### SOURCE DATA

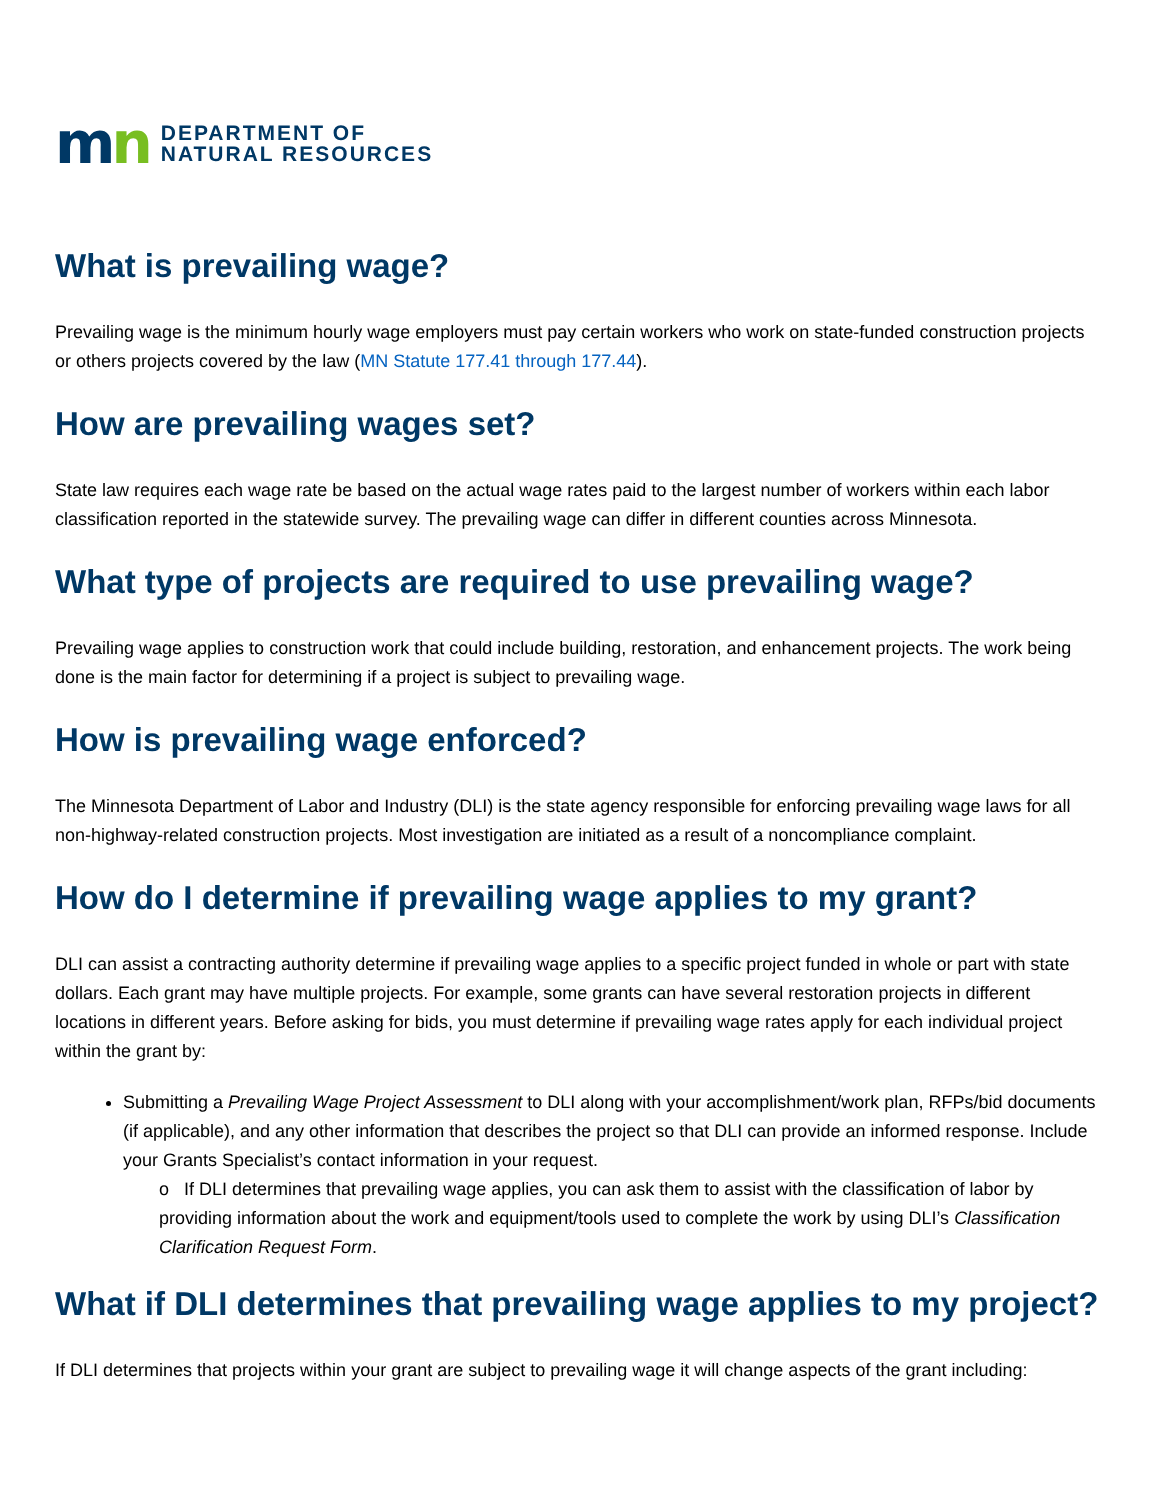mn
DEPARTMENT OF
NATURAL RESOURCES
What is prevailing wage?
Prevailing wage is the minimum hourly wage employers must pay certain workers who work on state-funded construction projects or others projects covered by the law (MN Statute 177.41 through 177.44).
How are prevailing wages set?
State law requires each wage rate be based on the actual wage rates paid to the largest number of workers within each labor classification reported in the statewide survey. The prevailing wage can differ in different counties across Minnesota.
What type of projects are required to use prevailing wage?
Prevailing wage applies to construction work that could include building, restoration, and enhancement projects. The work being done is the main factor for determining if a project is subject to prevailing wage.
How is prevailing wage enforced?
The Minnesota Department of Labor and Industry (DLI) is the state agency responsible for enforcing prevailing wage laws for all non-highway-related construction projects. Most investigation are initiated as a result of a noncompliance complaint.
How do I determine if prevailing wage applies to my grant?
DLI can assist a contracting authority determine if prevailing wage applies to a specific project funded in whole or part with state dollars. Each grant may have multiple projects. For example, some grants can have several restoration projects in different locations in different years. Before asking for bids, you must determine if prevailing wage rates apply for each individual project within the grant by:
Submitting a Prevailing Wage Project Assessment to DLI along with your accomplishment/work plan, RFPs/bid documents (if applicable), and any other information that describes the project so that DLI can provide an informed response. Include your Grants Specialist’s contact information in your request.
o If DLI determines that prevailing wage applies, you can ask them to assist with the classification of labor by providing information about the work and equipment/tools used to complete the work by using DLI’s Classification Clarification Request Form.
What if DLI determines that prevailing wage applies to my project?
If DLI determines that projects within your grant are subject to prevailing wage it will change aspects of the grant including:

######

• TASK TO CARRY OUT
Give the exact lines, and only those, from the line containing "How do I determine" through the line containing "DLI can assist" in the entries above.

• TASK RESULT
How do I determine if prevailing wage applies to my grant?
DLI can assist a contracting authority determine if prevailing wage applies to a specific project funded in whole or part with state dollars. Each grant may have multiple projects. For example, some grants can have several restoration projects in different locations in different years. Before asking for bids, you must determine if prevailing wage rates apply for each individual project within the grant by:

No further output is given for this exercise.